114. AU MÊME.
(Freyberg) ce 20 (mars 1760).
Le volume corrigé de mes balivernes est parti pour Berlin. Je ne veux point qu'on y mette le titre de Philosophie; simplement Poésies diverses,157-a cela suffit. Il y a plus de deux cents vers nouveaux, que j'ai été obligé d'y insérer pour changer les endroits qui auraient pu choquer l'Angleterre157-b ou la Russie;157-c enfin j'ai fagoté tout cela du mieux qu'il m'a été possible. Je vous ferai donner un volume de cette nouvelle édition. J'avoue que celui que vous avez contient mes pensées légitimes, et que celui-ci en contient de bâtardes. Je mets à la tête une ode contre la calomnie, et, après l'Ode à Voltaire, quelques stances qui sont une paraphrase de l'Ecclésiaste, sainte capucinade pour apaiser les cris furieux de ces zélateurs insensés qui crient et soulèvent tout le monde. Tout cet ouvrage aboutit à faire d'une honnête femme une coquette; mais il faut savoir tout sacrifier dans l'occasion. Me voilà, en dépit de moi-même, mon cher marquis, poëte aux yeux de tout l'univers. Cela donnera lieu à des esprits pervers et méchants de faire courir toutes sortes de pièces qu'il leur plaira sous mon nom; mais peut-être cela fera-t-il aussi craindre mes épigrammes. Quoique, dans la guerre que nous faisons, une épigramme soit bien peu de chose en comparaison d'un coup de canon, ces fous de la gloire pourront peut-être me redouter autant que les dangers. Heureux, si ma plume peut servir à défendre ma patrie, et que tous mes sens et toutes mes facultés lui puissent être utiles!
Je fais une terrible chute de tous ces glorieux aux c....... <141>de Champion. J'y ai perdu un fort mauvais cuisinier, et d'ailleurs sans fidélité; mais sa perfidie ne pouvait pas me faire grand mal. J'ai donné à Noël commission de m'en faire venir un des meilleurs que l'on connaisse. Mais je suis insensé de penser à toutes ces choses dans un temps où je ne sais pas si j'atteindrai à la fin de la guerre, et si j'aurai de quoi payer ceux que j'engage. La paix, mon cher marquis, hélas! vos Français ne savent pas s'ils la veulent ou s'ils ne la veulent pas; cela leur a valu l'épigramme suivante :158-a
Peuple plaisant, aimables fous,
Qui parlez de la paix sans songer à la faire,
Toujours incertains dans vos goûts,
Tantôt furieux, tantôt doux,
Changeant de mœurs, de caractère,
Selon votre inconstance et votre humeur légère,
A la fin donc résolvez-vous :
Avec la Prusse et l'Angleterre
Voulez-vous la paix ou la guerre?
Vous méprisez la mer, Neptune et son courroux,
Et vous vous préparez à subjuguer la terre.
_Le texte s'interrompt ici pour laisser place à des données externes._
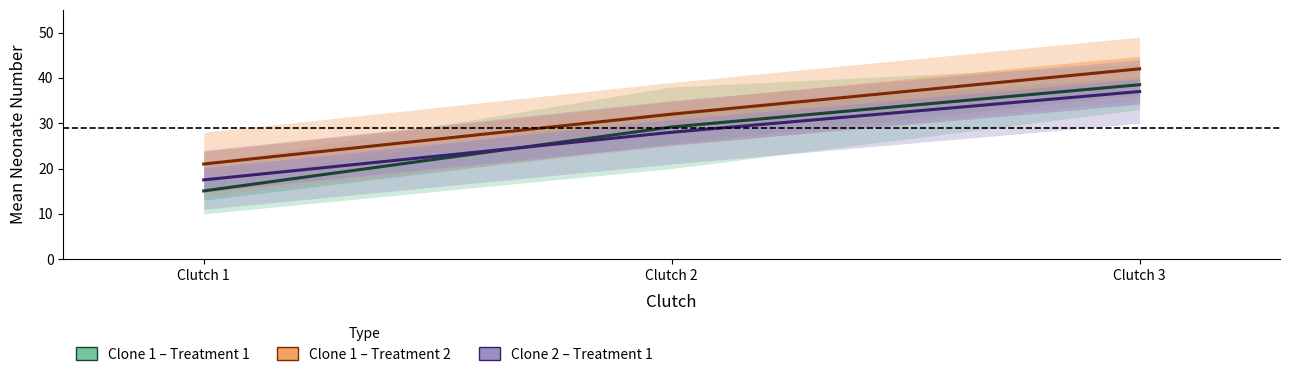

Does the chart display data point markers on the line(s)?

No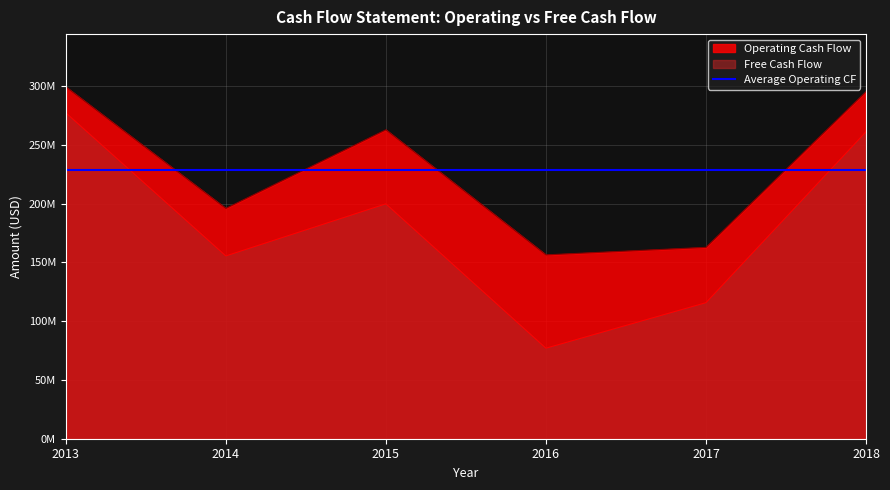

The value of Operating Cash Flow at 2016 is 32770778. True or false?

False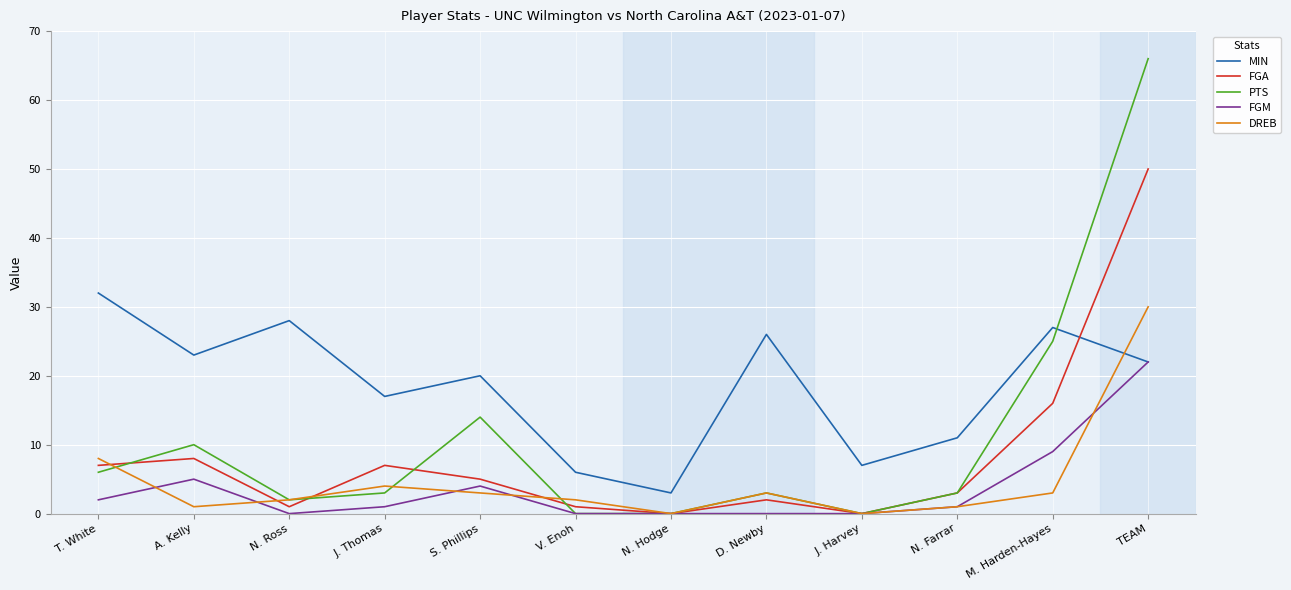

How many intersections are there between MIN and PTS?

1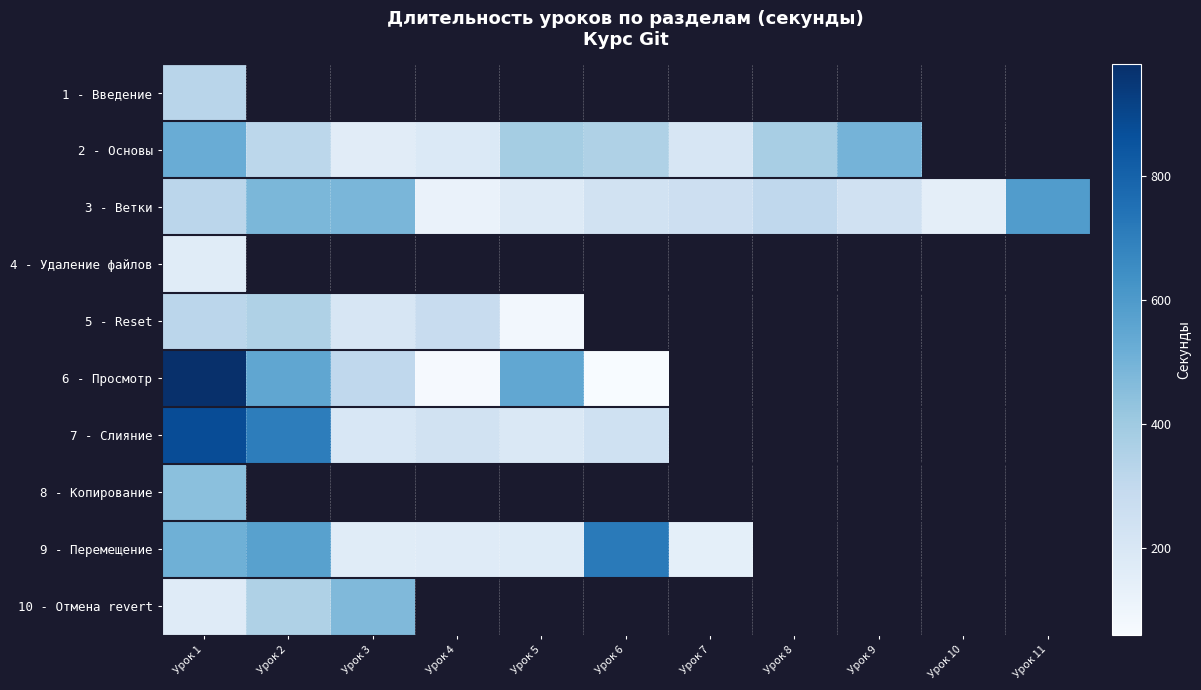

The value of 5 - Reset at Урок 3 is 61.6. True or false?

False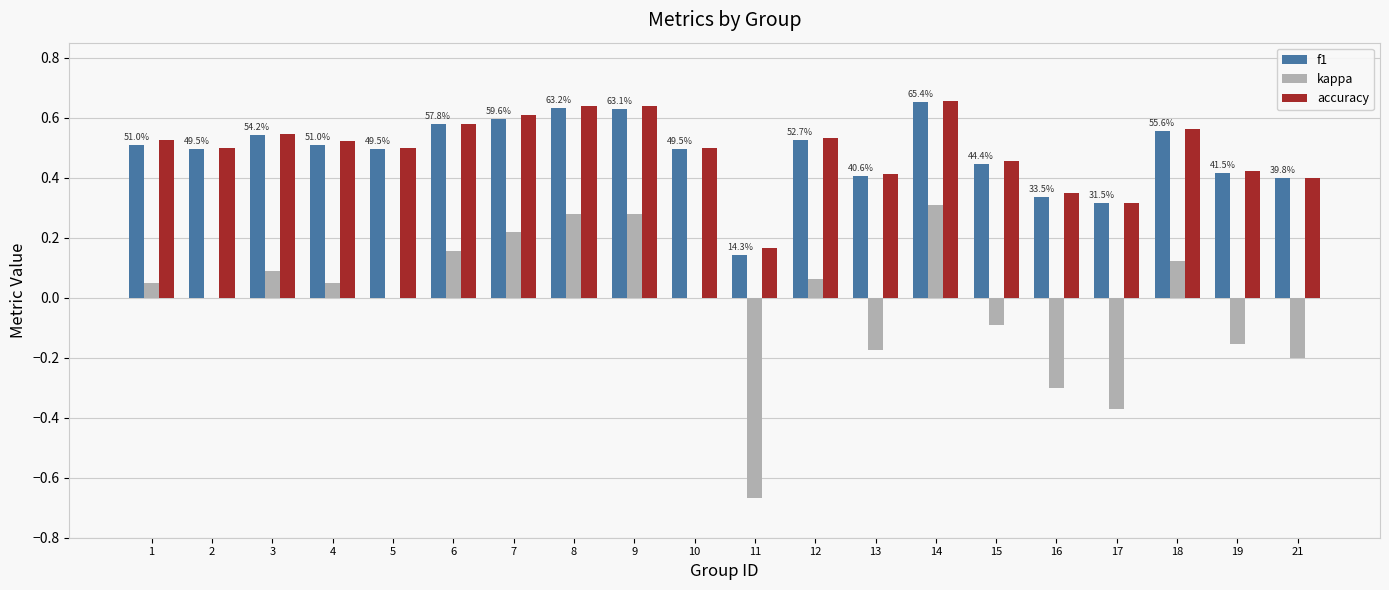

The f1 series shows 0.3 at 1. True or false?

False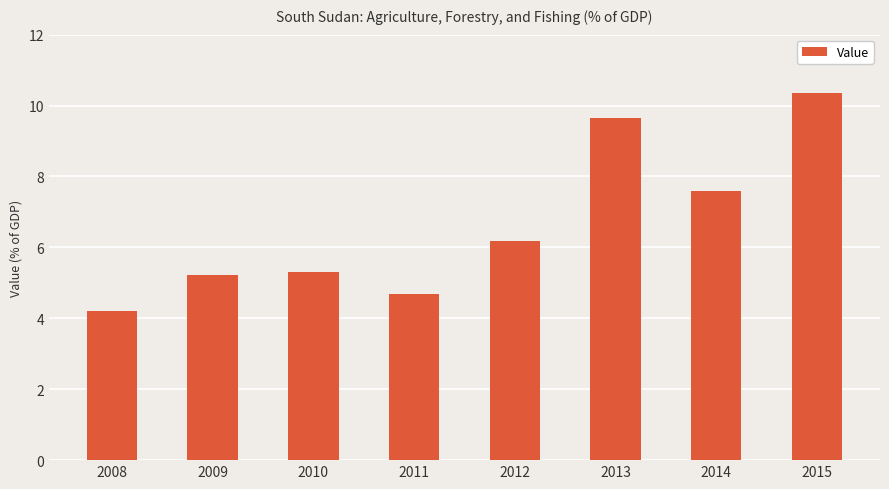

Reading right to left, transcribe all the data shown in this chart.

10.4	7.6	9.6	6.2	4.7	5.3	5.2	4.2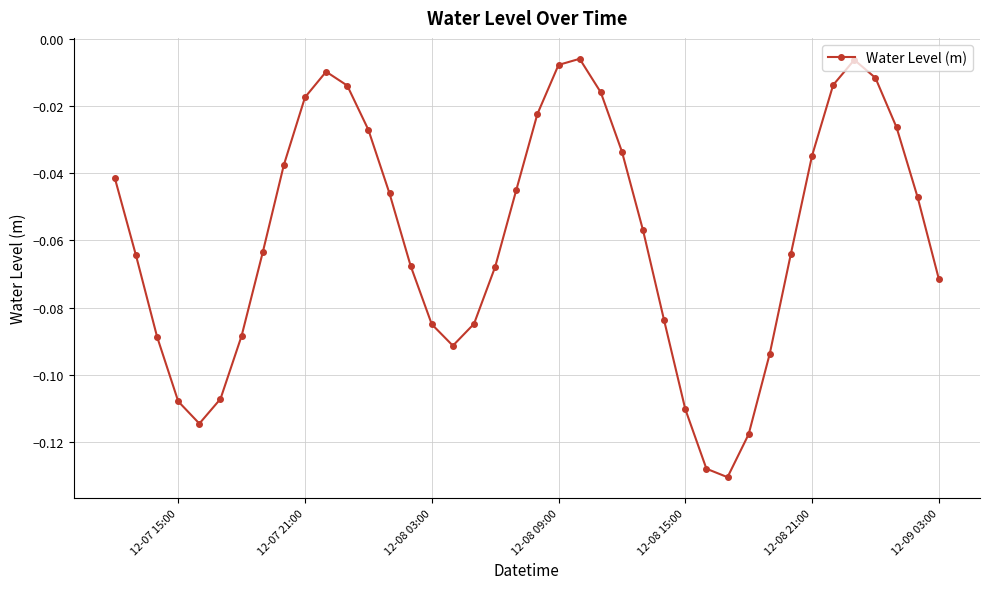

True or false: there are more than 2 points higher than both neighbors.

True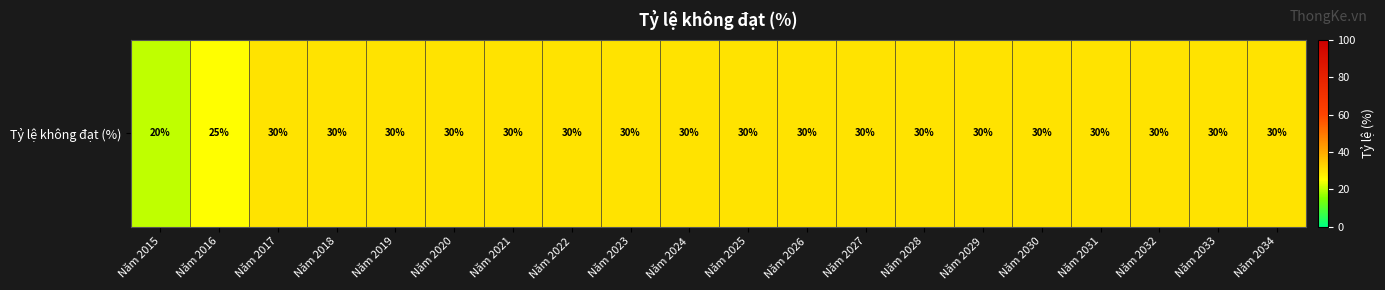

List the labels in order of value, largest first.

Năm 2017, Năm 2018, Năm 2019, Năm 2020, Năm 2021, Năm 2022, Năm 2023, Năm 2024, Năm 2025, Năm 2026, Năm 2027, Năm 2028, Năm 2029, Năm 2030, Năm 2031, Năm 2032, Năm 2033, Năm 2034, Năm 2016, Năm 2015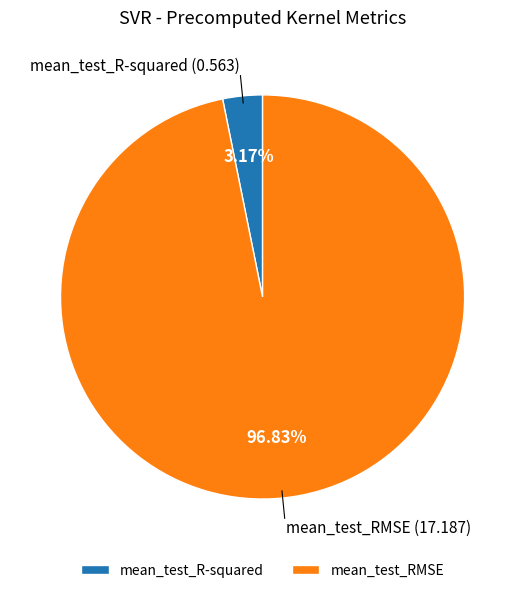

How many slices are in this pie chart?

2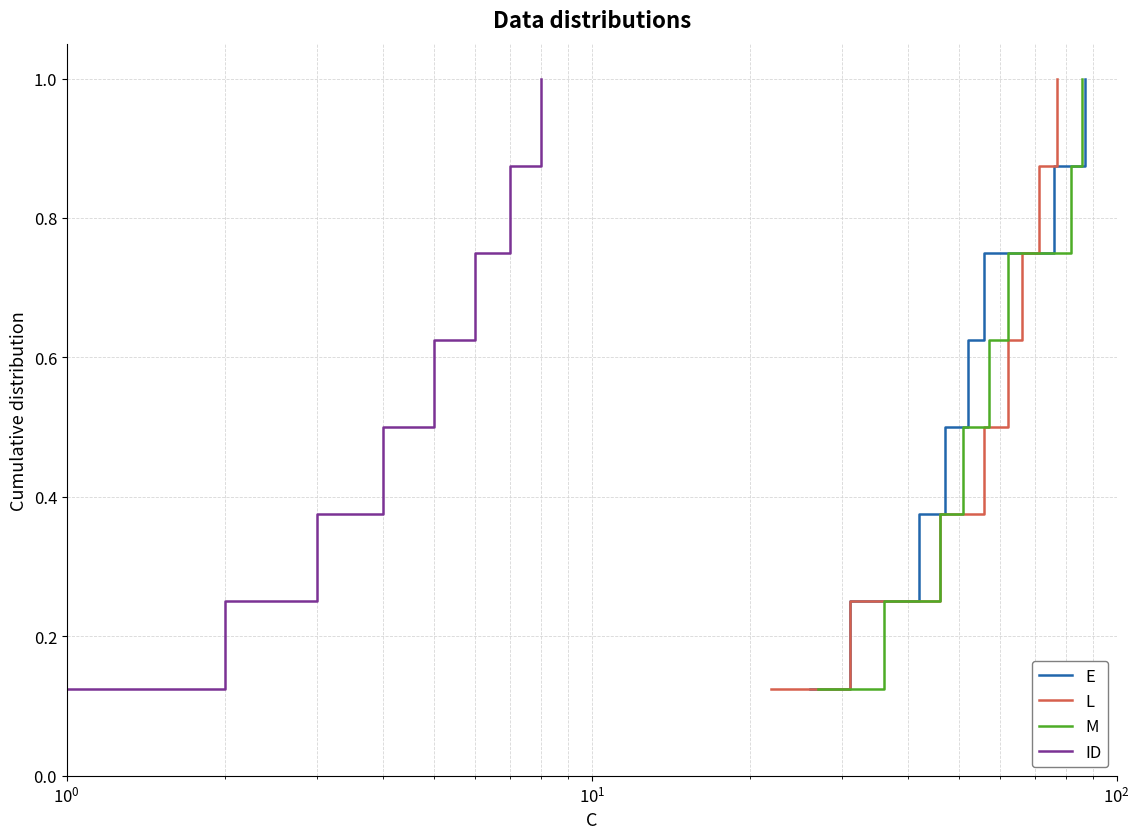

The E series shows 0.4 at $\mathdefault{10^{0}}$. True or false?

False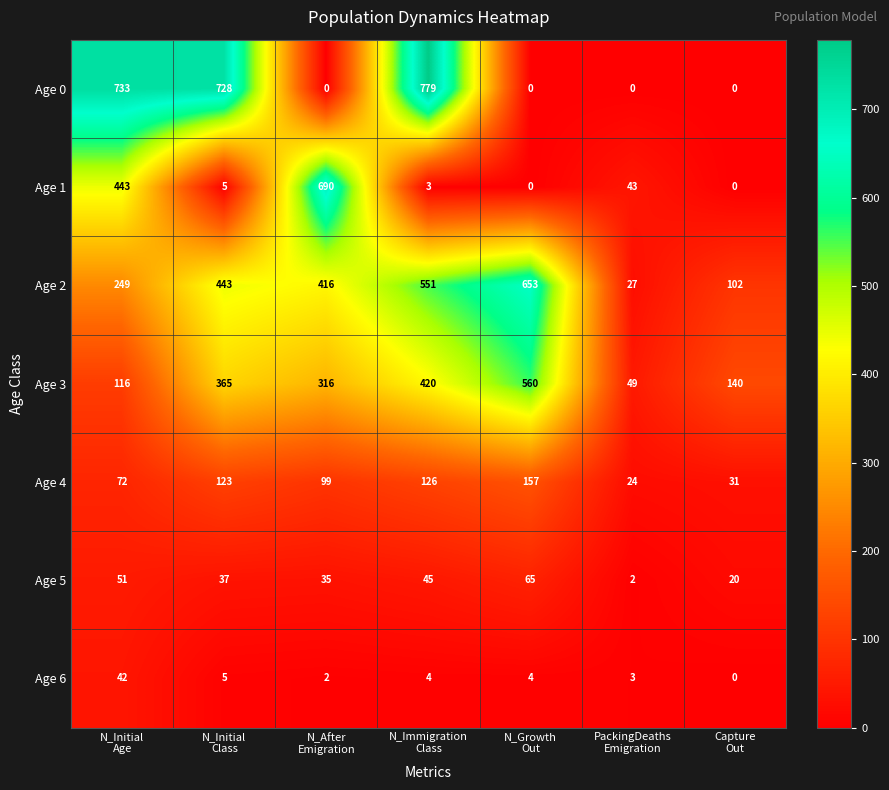

What is the average value of the Age 6 series?

9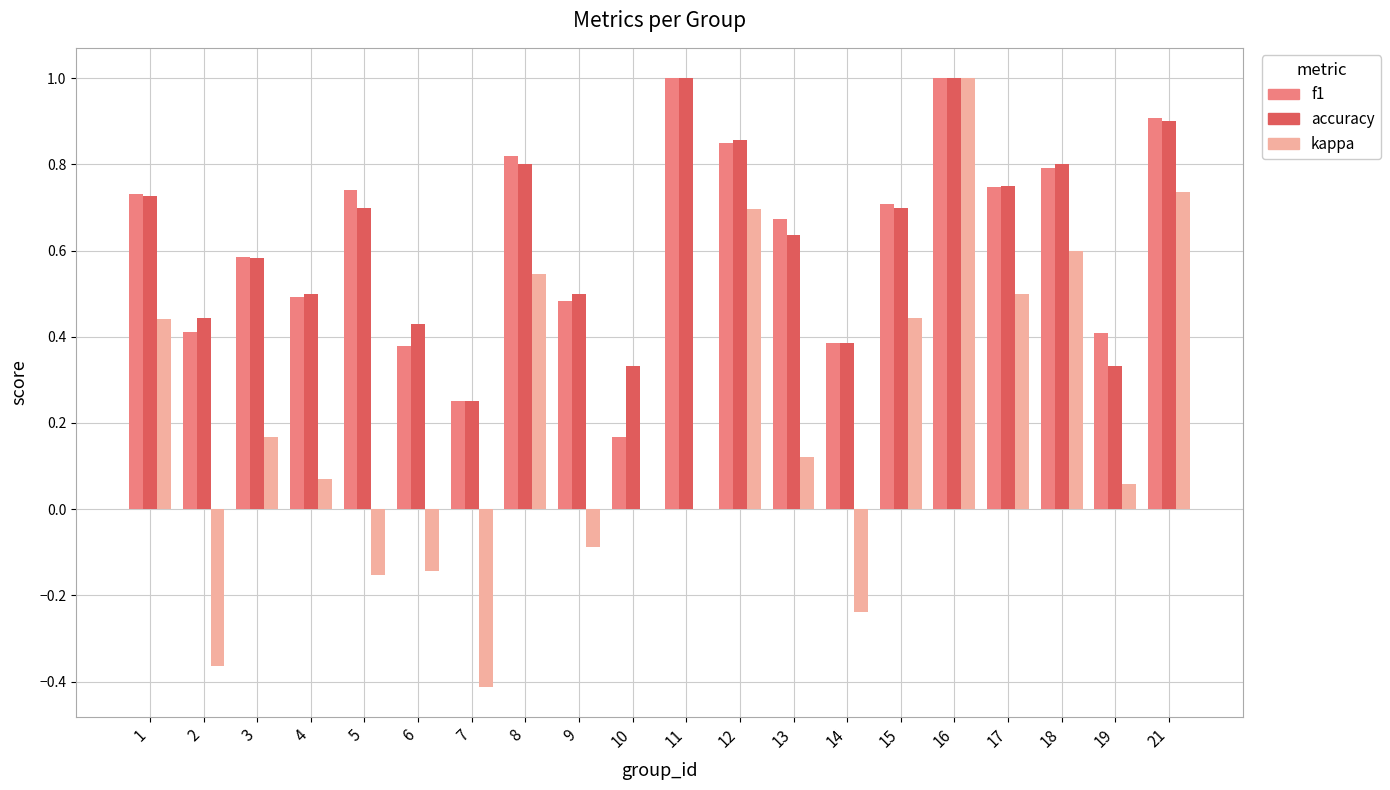

How many groups of bars are there?

20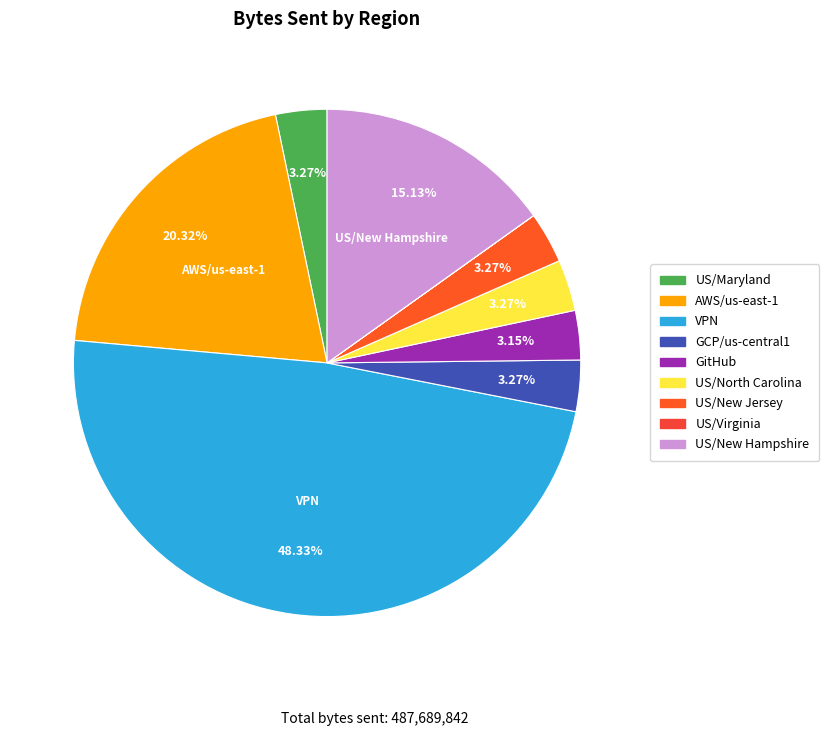

How many segments does this pie chart have?

9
Hélas! tout, je le vois, est à craindre pour nous
De votre milice invincible,
Qui maintient dans ses corps un ordre incorruptible.
Des insignes héros dont Mars même est jaloux,
Et surtout de votre prudence,
Qui, par un bizarre destin,
A du souffle d'Éole, utile à la finance,
Abondamment enflé les outres de Bertin.
Voilà, mon cher, les sottises qui me consolent de malheurs réels, ou voilà plutôt les chansons avec lesquelles je berce mon enfant pour l'empêcher de crier et l'endormir. Adieu, mon cher marquis; n'oubliez pas le poëte démasqué qui enrage de l'être, qui enrage de son infortune, de sa vie trop longue et trop malheureuse, et de ne pouvoir vous assurer lui-même de son amitié.
157-a Voyez t. X, p. II et III.
157-b Voyez t. X, p. 79, 80 et 163. Sir Andrew Mitchell, envoyé d'Angleterre à la cour de Berlin, rapporte dans sa lettre au comte de Holdernesse, du 30 mars 1760, une conversation qu'il avait eue avec Frédéric sur les Œuvres du Philosophe de Sans-Souci. Le Roi avait cherché cette occasion, à ce qu'il semble, pour prévenir l'impression fâcheuse que la contrefaçon de ces poésies aurait pu faire à l'étranger. Voyez Memoirs and papers of Sir Andrew Mitchell, by Andrew Bisset. t. II, p. 153-155.
157-c Voyez t. X, p. 35 et 36, 169-171, et 179.
158-a Cette même épigramme se trouve en tète de la lettre de Frédéric à Voltaire, du 20 mars 1760. Voyez t. XII, p. 154 et 155.